Take horror seriously, you cowards

During a discussion about Lupita Nyong'o being snubbed by The Oscars for her performance in Jordan Peele's Us, I heard a troubling statement.  Someone said that the role wasn't taken seriously because it was in a horror film and horror movies aren't "prestige".


That seems like a weird thing to say, even if the MPAA believes it. The anti-horror bias is deeply ingrained with awards voters and critics.  Why though?

Horror is a big genre. It's one of the most popular,  but that isn't what I mean by "big". What I mean is that it is broad. There are dozens of subgenres subsumed in the umbrella of horror. Thriller,  slasher, zombie,  haunting,  posession,  natural horror (think Jaws), Lovecraftian,  home invasion,  torture porn, and many more.


No other genre stretches as far or scratches as many entertainment itches as horror.

Horror speaks to us on a visceral level. It speaks to the deepest realms of human psychology in a way that only romance rivals.  That's just the surface,  though. Horror offers more. Horror is the genre best suited to metaphor.

Horror films allow us to look at ideas that, when presented in dramatic films can be didactic,  hard to digest, and just boring.  Horror can be subtle about it.

Think of the way films like Get Out or Night of the Living Dead approach race in America. Films like Don't Breathe, Us and Dawn of the Dead attack Capitalism and class head on. Or you think of the feminist empowerment of Midsommar or The VVitch, either of which has more to say on the subject than any Oscar bait drama.
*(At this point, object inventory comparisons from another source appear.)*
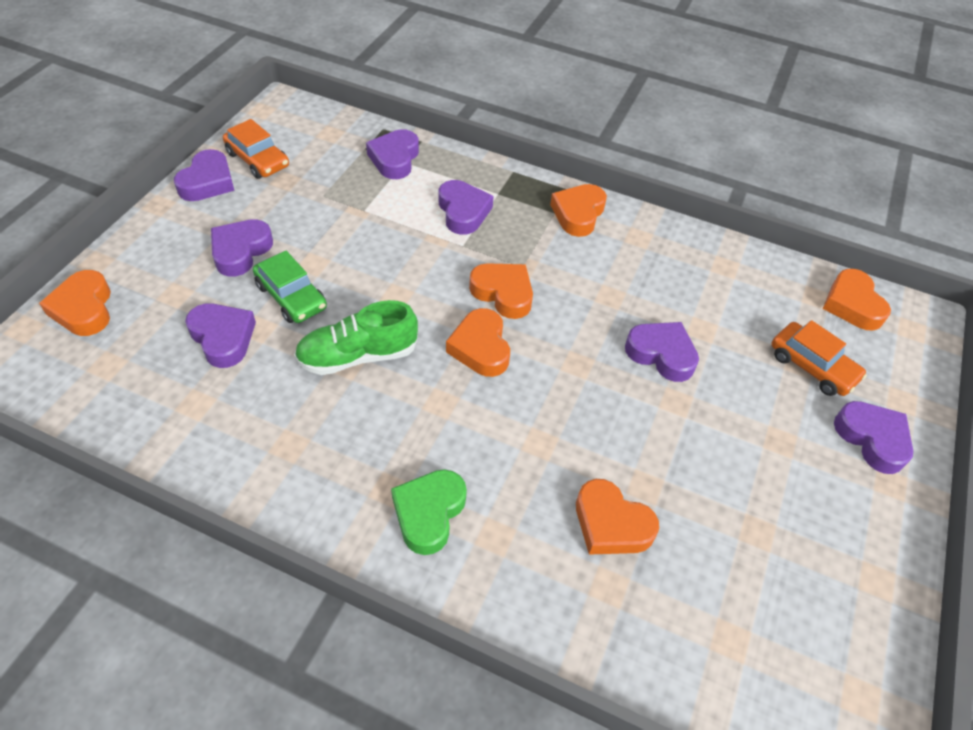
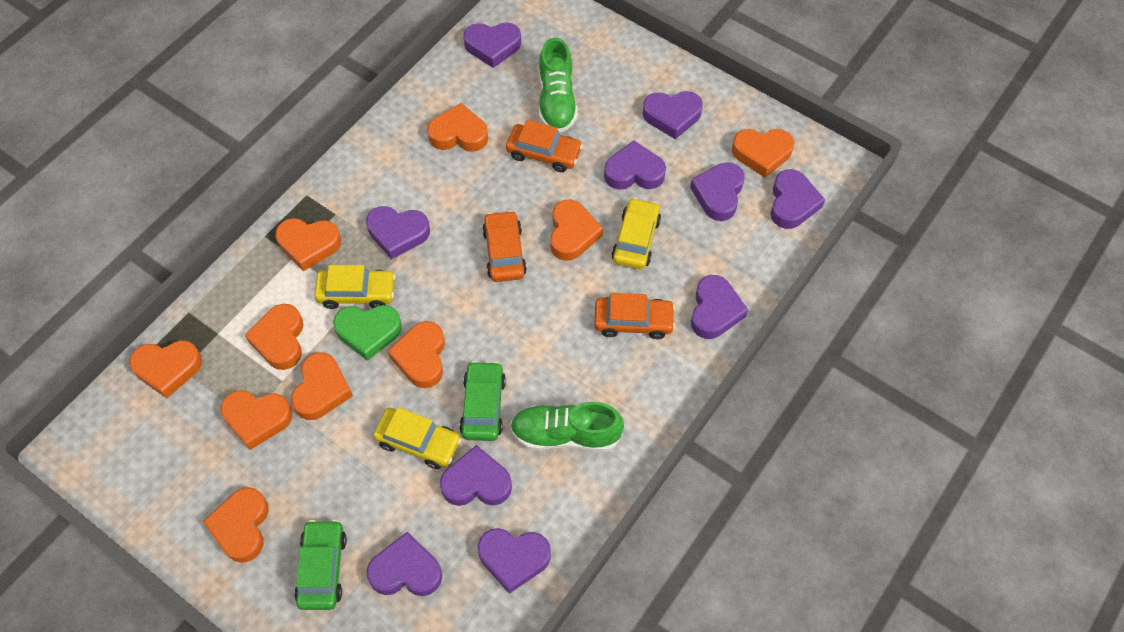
green car: [253,251,327,323] = 1 -> [294,520,347,610] [459,361,506,441] = 2
green shoe: [294,300,418,375] = 1 -> [510,402,624,451] [539,38,578,133] = 2
orange car: [223,119,289,179] [771,320,867,396] = 2 -> [482,210,527,282] [506,120,583,172] [594,293,675,339] = 3
orange heart: [39,270,111,336] [446,308,510,377] [469,263,533,319] [550,184,607,237] [576,479,659,555] [823,269,891,330] = 6 -> [129,340,202,398] [203,487,269,563] [220,390,293,450] [245,304,303,370] [275,218,341,271] [291,352,353,420] [388,321,445,388] [427,103,488,152] [550,199,603,261] [732,129,794,178] = 10
purple heart: [174,149,234,201] [185,303,256,368] [211,219,273,277] [366,129,419,179] [439,180,494,235] [625,322,699,382] [834,401,913,474] = 7 -> [366,206,430,259] [366,532,442,596] [440,445,512,506] [463,22,521,68] [478,528,551,594] [604,140,666,190] [642,91,703,139] [690,162,744,221] [691,275,748,339] [770,169,825,229] = 10
yellow car: none = 0 -> [314,265,396,309] [373,407,461,469] [612,198,661,269] = 3

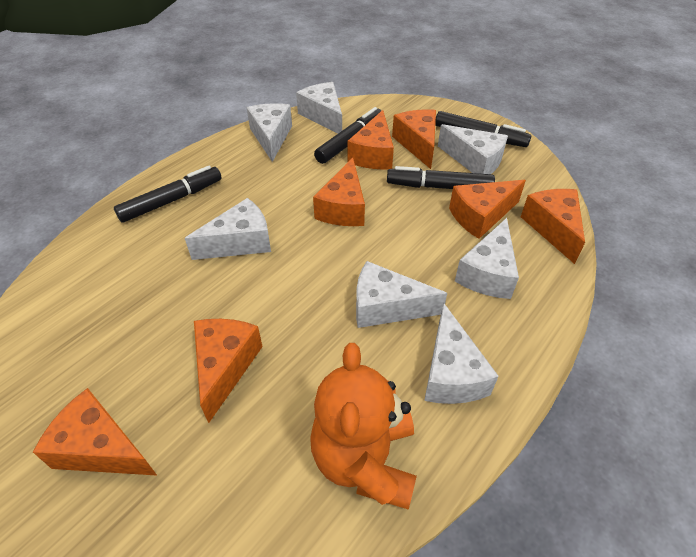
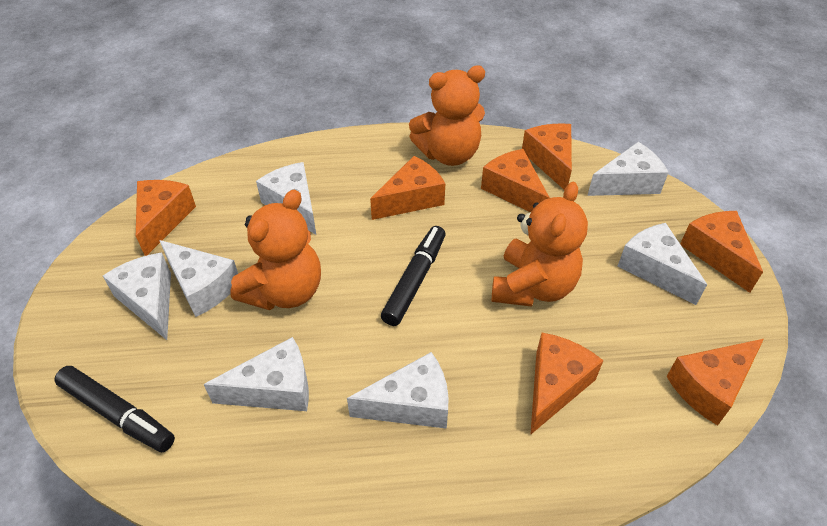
black marker: [114,166,221,223] [314,107,382,164] [387,166,495,189] [435,111,531,147] = 4 -> [54,366,175,452] [381,226,446,326] = 2
orange teddy bear: [310,343,417,510] = 1 -> [230,190,321,310] [409,65,485,166] [492,182,588,306] = 3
Recently The Purge franchise has presented a broad series of satires attacking capitalism,  class, race, the mingling of corporate and political regimes and the failures of democracy.
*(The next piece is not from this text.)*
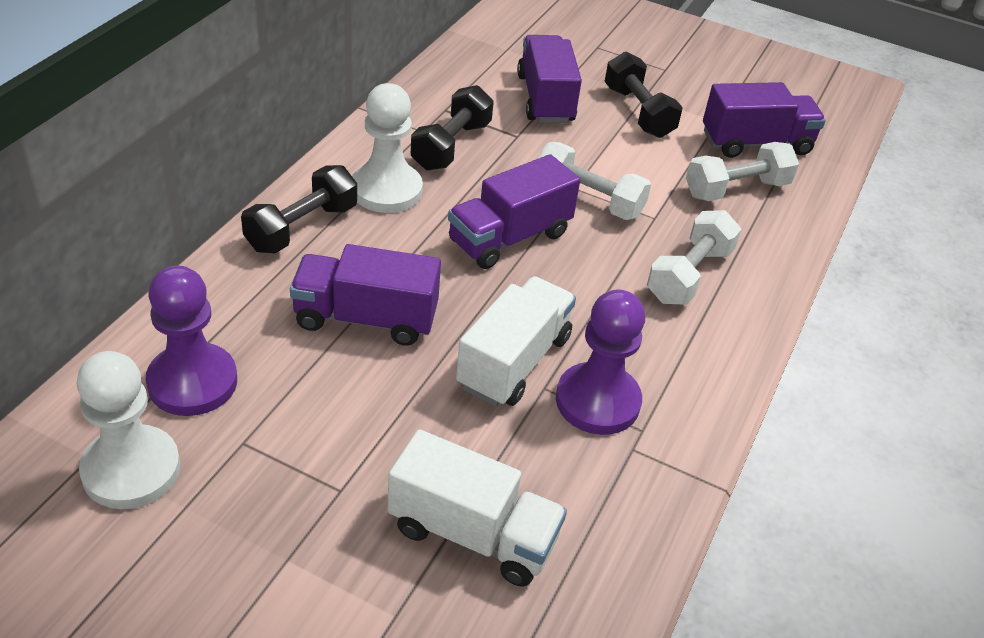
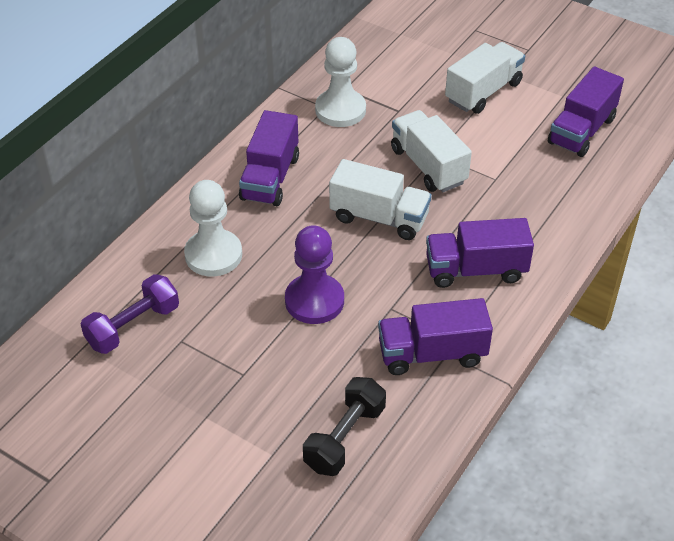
black dumbbell: [241,165,357,254] [411,85,494,170] [605,52,683,138] = 3 -> [303,377,386,476] = 1
purple dumbbell: none = 0 -> [81,274,179,354] = 1
purple pawn: [146,265,237,416] [556,290,645,435] = 2 -> [285,225,344,324] = 1
white dumbbell: [537,142,651,220] [647,210,742,305] [686,142,799,201] = 3 -> none = 0
white truck: [387,429,567,587] [456,276,576,406] = 2 -> [329,159,432,240] [391,110,472,192] [445,42,525,114] = 3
The bias against horror is as old as the academy and it has always been short slighted snobbery.  It isn't as if smart quality horror is something new. Great directors have been working in the genre since Murnau
 Gave us Nosferatu. Masters like Kubrick  (The Shining), Hitchcock  (Psycho), Steven Spielberg (Jaws), and Francis Coppola (Dementia 13) have been at least dabbing in horror for decades.

Horror deserves to be taken seriously and the MPAA should understand that.